(Data extracted from a collection)
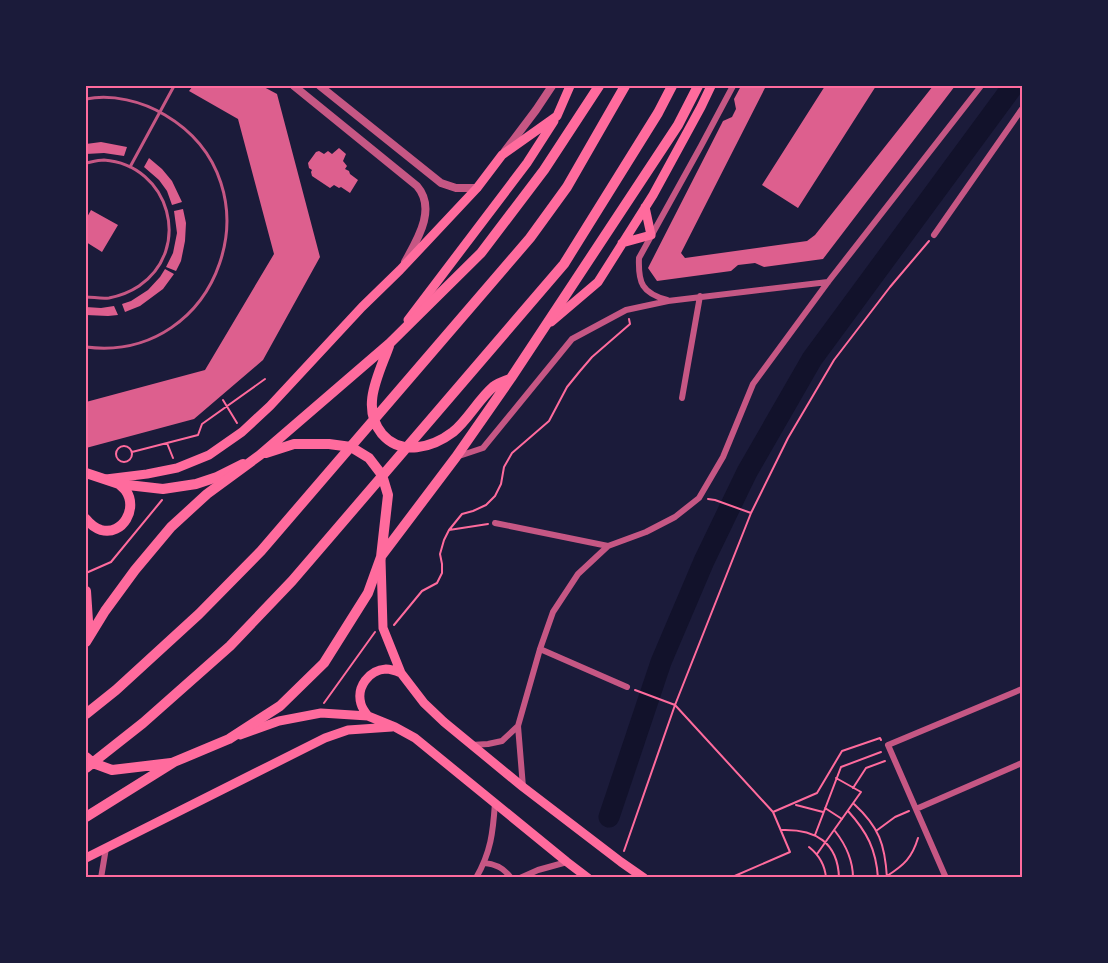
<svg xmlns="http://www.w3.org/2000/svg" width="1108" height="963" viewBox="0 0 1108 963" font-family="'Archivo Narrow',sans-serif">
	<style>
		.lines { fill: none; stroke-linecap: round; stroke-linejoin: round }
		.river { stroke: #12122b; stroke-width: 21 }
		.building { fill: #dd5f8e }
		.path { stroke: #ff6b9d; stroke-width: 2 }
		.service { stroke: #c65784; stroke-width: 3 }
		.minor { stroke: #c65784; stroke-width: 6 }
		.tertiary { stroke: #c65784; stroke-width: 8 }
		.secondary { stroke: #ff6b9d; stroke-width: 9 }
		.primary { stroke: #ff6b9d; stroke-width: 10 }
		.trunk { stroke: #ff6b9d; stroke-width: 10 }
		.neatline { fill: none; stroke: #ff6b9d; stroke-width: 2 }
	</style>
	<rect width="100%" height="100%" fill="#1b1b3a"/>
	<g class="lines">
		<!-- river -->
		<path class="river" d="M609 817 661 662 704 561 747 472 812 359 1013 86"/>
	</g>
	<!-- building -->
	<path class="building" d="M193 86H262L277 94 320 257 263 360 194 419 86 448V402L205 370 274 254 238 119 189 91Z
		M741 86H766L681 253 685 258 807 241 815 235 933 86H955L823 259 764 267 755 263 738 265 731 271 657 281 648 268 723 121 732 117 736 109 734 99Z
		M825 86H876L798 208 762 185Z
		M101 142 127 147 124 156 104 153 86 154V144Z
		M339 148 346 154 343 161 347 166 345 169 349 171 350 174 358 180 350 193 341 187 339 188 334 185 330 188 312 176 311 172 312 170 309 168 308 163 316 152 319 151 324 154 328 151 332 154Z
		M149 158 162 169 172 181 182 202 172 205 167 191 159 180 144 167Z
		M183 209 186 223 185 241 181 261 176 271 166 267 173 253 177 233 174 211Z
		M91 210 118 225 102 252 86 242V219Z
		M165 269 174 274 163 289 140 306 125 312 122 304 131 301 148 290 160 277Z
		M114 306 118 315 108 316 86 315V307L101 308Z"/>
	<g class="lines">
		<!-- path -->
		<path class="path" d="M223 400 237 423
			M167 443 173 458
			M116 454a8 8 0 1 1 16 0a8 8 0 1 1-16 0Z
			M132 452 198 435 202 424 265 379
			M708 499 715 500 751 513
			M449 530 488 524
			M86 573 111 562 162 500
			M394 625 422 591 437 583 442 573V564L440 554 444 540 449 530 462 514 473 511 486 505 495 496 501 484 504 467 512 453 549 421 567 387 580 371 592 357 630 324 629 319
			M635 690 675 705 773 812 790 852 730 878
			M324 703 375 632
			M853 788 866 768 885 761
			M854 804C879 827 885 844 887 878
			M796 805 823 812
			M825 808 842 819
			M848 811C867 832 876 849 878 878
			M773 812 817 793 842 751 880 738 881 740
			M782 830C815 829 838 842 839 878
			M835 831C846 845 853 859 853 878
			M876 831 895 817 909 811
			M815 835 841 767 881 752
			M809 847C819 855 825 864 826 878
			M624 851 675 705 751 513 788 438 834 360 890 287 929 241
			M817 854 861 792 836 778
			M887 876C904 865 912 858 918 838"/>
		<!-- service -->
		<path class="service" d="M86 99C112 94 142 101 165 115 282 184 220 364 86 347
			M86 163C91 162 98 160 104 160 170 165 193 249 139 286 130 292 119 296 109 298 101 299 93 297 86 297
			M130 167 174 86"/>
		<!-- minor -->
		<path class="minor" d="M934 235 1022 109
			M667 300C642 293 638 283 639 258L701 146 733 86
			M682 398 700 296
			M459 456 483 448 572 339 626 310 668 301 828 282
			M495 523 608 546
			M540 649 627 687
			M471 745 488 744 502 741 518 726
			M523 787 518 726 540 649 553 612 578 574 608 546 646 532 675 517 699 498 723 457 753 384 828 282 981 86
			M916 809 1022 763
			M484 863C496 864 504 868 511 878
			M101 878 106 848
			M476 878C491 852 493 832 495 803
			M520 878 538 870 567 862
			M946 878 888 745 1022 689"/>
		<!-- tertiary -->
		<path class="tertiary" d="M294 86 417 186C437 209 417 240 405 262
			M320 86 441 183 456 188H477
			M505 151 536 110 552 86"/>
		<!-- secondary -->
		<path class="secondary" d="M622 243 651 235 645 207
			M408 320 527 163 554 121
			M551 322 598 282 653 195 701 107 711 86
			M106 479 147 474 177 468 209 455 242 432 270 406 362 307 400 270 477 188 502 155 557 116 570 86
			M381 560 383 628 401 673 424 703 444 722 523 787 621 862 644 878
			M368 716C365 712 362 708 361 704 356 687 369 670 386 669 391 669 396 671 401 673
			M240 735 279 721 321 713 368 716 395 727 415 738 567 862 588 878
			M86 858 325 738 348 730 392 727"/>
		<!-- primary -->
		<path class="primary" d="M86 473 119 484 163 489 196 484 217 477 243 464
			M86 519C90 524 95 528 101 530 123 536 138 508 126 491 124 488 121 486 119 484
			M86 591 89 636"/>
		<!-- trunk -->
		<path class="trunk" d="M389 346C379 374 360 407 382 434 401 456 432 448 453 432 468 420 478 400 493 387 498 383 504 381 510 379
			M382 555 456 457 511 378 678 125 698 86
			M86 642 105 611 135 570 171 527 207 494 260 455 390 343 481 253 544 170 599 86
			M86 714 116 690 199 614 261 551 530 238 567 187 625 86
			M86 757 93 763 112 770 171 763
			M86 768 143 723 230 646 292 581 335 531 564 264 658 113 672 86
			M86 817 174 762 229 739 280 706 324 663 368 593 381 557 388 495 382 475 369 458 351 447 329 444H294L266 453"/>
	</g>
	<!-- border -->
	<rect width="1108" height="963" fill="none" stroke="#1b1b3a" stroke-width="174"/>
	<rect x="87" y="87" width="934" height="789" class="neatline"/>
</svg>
...
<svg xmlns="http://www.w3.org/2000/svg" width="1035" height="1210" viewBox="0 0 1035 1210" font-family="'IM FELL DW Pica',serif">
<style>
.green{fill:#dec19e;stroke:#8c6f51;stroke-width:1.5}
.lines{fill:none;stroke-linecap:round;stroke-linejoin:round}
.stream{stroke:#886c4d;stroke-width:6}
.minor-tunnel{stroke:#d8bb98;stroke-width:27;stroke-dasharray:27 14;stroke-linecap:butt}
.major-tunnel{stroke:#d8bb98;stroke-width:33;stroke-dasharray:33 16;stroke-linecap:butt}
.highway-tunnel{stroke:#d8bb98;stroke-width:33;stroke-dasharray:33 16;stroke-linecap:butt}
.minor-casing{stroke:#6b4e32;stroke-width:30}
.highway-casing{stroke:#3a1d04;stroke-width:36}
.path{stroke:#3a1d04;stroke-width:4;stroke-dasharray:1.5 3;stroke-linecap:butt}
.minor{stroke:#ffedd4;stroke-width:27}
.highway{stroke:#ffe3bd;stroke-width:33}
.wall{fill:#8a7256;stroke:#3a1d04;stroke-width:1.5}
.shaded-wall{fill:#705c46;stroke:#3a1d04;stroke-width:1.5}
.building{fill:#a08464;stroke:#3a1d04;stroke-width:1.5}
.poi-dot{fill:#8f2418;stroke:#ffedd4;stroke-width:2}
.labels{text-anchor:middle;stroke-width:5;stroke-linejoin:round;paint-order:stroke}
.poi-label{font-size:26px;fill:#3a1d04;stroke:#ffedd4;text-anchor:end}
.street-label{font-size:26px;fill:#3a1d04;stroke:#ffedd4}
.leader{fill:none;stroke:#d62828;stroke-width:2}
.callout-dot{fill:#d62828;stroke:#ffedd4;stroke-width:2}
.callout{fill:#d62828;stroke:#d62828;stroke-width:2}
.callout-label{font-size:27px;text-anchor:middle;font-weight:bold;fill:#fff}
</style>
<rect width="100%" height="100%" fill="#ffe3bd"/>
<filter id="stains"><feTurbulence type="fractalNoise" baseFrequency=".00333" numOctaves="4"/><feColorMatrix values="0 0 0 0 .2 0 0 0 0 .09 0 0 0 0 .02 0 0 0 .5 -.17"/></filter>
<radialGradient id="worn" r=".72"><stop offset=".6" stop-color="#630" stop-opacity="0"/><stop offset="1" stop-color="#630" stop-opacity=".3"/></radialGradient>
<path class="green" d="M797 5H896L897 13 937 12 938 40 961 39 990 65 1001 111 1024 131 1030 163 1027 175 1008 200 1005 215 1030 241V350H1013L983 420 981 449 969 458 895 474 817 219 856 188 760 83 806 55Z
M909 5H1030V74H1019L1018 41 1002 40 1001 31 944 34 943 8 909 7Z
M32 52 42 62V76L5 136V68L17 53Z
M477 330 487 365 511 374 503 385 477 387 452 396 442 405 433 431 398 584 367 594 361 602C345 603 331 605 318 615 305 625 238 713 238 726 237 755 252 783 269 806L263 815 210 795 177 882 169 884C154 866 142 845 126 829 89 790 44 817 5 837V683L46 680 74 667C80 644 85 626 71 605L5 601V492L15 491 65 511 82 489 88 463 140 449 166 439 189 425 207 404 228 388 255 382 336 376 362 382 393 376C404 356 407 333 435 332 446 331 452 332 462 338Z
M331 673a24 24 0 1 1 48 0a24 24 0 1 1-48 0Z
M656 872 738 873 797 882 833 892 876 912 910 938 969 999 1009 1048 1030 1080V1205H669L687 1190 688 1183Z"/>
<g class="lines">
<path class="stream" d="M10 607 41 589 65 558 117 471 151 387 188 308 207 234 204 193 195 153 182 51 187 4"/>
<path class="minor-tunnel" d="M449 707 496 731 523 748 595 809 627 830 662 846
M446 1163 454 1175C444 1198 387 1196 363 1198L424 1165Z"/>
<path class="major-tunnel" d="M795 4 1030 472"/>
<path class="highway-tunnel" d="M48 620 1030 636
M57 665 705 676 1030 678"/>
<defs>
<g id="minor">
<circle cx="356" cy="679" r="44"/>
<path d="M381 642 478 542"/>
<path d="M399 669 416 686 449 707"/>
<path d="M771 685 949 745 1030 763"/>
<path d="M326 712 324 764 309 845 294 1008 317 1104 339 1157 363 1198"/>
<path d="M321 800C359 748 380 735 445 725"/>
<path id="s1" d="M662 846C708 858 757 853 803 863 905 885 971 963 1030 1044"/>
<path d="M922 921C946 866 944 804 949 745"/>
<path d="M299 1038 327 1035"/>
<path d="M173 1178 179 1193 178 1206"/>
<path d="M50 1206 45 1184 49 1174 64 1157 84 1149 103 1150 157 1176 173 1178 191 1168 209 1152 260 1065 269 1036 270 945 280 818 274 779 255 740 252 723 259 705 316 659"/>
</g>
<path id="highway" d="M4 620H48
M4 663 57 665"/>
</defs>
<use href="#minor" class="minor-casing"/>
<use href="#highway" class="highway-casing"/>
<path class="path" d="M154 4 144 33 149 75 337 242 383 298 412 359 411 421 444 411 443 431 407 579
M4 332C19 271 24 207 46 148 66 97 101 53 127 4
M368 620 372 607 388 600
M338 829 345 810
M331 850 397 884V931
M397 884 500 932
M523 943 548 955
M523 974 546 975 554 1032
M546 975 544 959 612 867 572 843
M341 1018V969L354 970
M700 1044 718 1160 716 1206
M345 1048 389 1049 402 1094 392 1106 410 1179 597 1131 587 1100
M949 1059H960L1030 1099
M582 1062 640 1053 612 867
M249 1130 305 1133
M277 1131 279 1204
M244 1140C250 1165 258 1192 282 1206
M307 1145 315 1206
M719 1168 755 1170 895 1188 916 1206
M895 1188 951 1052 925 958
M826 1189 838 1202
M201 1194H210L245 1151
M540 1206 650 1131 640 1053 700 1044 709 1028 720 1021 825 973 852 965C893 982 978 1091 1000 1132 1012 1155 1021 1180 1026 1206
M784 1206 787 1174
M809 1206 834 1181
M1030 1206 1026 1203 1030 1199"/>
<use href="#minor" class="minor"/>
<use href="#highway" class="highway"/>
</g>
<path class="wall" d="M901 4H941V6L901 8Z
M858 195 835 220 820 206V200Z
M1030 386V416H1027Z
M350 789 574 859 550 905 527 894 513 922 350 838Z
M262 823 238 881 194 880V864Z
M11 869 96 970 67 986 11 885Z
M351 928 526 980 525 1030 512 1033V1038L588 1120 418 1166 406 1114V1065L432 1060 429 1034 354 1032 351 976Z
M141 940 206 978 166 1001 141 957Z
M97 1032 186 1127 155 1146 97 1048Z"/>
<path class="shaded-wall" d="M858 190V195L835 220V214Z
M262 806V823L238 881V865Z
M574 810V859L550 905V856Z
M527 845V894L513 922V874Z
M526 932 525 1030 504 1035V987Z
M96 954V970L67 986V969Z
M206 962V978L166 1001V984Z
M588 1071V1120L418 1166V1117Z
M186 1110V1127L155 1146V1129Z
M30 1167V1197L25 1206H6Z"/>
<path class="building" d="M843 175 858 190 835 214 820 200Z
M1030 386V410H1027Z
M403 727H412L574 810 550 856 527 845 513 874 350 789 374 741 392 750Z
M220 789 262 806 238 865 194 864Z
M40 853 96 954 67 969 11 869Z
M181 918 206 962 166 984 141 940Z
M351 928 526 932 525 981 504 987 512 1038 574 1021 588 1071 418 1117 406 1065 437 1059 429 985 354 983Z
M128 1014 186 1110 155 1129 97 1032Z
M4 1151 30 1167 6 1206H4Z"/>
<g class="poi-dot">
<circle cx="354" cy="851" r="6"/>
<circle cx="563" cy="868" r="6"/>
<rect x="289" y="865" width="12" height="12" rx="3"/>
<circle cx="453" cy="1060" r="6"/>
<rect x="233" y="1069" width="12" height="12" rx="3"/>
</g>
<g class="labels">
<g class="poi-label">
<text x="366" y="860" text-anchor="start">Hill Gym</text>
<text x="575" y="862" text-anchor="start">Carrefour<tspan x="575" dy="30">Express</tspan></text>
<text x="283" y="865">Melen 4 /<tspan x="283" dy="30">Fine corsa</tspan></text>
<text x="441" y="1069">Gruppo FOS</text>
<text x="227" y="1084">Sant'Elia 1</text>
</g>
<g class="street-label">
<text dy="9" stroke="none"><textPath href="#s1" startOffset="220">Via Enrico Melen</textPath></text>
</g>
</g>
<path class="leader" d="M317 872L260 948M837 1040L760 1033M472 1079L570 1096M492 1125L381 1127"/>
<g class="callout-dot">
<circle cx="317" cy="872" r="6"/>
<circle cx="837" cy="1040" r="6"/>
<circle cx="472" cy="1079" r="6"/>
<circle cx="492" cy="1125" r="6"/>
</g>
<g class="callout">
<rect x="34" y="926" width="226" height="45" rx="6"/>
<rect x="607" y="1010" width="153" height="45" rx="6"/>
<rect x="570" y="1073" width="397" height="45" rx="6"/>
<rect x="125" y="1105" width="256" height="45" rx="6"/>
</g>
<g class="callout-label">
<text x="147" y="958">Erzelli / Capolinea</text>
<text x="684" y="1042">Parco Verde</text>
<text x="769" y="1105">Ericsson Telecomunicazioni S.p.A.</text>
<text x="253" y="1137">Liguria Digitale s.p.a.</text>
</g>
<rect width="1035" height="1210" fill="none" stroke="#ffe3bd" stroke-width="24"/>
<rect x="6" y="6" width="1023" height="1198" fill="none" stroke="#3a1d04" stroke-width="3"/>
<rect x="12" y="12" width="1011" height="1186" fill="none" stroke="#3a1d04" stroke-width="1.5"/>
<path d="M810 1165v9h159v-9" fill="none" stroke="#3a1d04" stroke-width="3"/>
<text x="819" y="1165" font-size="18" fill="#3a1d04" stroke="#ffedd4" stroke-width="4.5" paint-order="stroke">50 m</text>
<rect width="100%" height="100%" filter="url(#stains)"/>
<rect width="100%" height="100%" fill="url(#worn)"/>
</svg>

## Exercise instructions
Once the line with "#12122b; stroke-width: 21" is found in the records above, print exactly that line and every line after it through the line with "M149 158 162".

## Solution for this problem
		.river { stroke: #12122b; stroke-width: 21 }
		.building { fill: #dd5f8e }
		.path { stroke: #ff6b9d; stroke-width: 2 }
		.service { stroke: #c65784; stroke-width: 3 }
		.minor { stroke: #c65784; stroke-width: 6 }
		.tertiary { stroke: #c65784; stroke-width: 8 }
		.secondary { stroke: #ff6b9d; stroke-width: 9 }
		.primary { stroke: #ff6b9d; stroke-width: 10 }
		.trunk { stroke: #ff6b9d; stroke-width: 10 }
		.neatline { fill: none; stroke: #ff6b9d; stroke-width: 2 }
	</style>
	<rect width="100%" height="100%" fill="#1b1b3a"/>
	<g class="lines">
		<!-- river -->
		<path class="river" d="M609 817 661 662 704 561 747 472 812 359 1013 86"/>
	</g>
	<!-- building -->
	<path class="building" d="M193 86H262L277 94 320 257 263 360 194 419 86 448V402L205 370 274 254 238 119 189 91Z
		M741 86H766L681 253 685 258 807 241 815 235 933 86H955L823 259 764 267 755 263 738 265 731 271 657 281 648 268 723 121 732 117 736 109 734 99Z
		M825 86H876L798 208 762 185Z
		M101 142 127 147 124 156 104 153 86 154V144Z
		M339 148 346 154 343 161 347 166 345 169 349 171 350 174 358 180 350 193 341 187 339 188 334 185 330 188 312 176 311 172 312 170 309 168 308 163 316 152 319 151 324 154 328 151 332 154Z
		M149 158 162 169 172 181 182 202 172 205 167 191 159 180 144 167Z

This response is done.